The Palestine Donor Group was intended to not only bolster support for the Palestinian Authority, but also affirm the EU’s role in the Gaza peace process after being excluded from US-led ceasefire negotiations. Yet the very absence of the United States from Thursday’s summit has led critics to dismiss the gathering as largely symbolic.
A European Commission spokesperson told The Parliament that Washington had been invited, but that it did not respond to the invitation.
Still, Amer praised the EU for hosting an event that placed the PA back at the “centre of the conversation,” calling it “the only entity that can help keep things in check at the moment.” He also argued that the current ceasefire won’t hold with a weakened PA unable to provide essential services to the population, such as schooling and healthcare.
Quizzed about the bloc’s bid to gain greater political influence in the process, Amer called it “essential,” citing the risks of unipolar world where a single country calls the shots.
In a separate interview earlier this week, Šuica told The Parliament that the EU "should have a role in the Board of Peace," while calling on the international community to help the bloc support the PA. "We would like the Palestinian Authority to be capable of taking over some services from UNRWA,” she said.
Palestinian Authority ‘on the verge of collapse’

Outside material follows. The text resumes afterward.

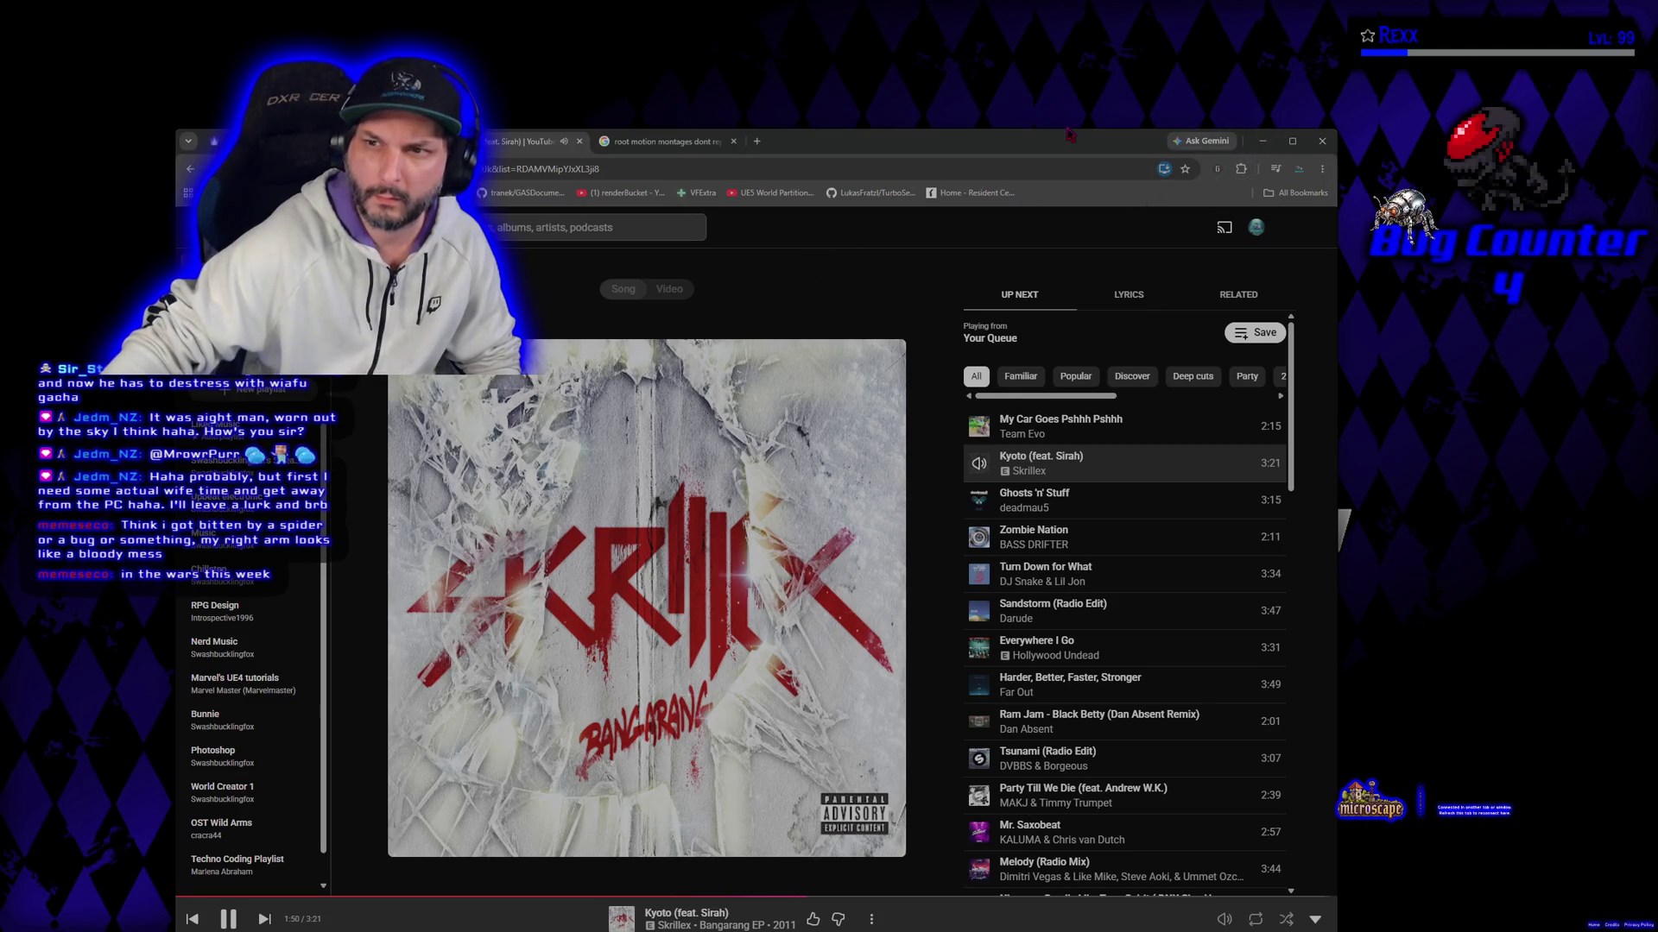
{"action": "left_click", "coordinate": [1261, 141]}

The EU-led gathering in Brussels also highlighted another pressing point: how to finance the cash-strapped Palestinian Authority.
Amer noted that the PA is “on the verge of financial collapse.” That’s largely because Israel has been withholding tax revenue owed to the PA since the 7 October attacks. He contended that the implications of that decision, notably growing instability in the region, should prompt the US to heap pressure on Israel to release the funds.
“The US has a very strong interest in seeing the ceasefire last and broader peace in the region.” Yet, Amer said, “that doesn’t work if Palestine remains unstable [and] if there’s a socio-economic collapse of the Palestinian society.”
He added: “There needs to be collective pressure put on Israel to release these duties…if states have levers they can use to pressure Israel, they should."
The US has so far refrained from calling on Israel to release the tax revenues.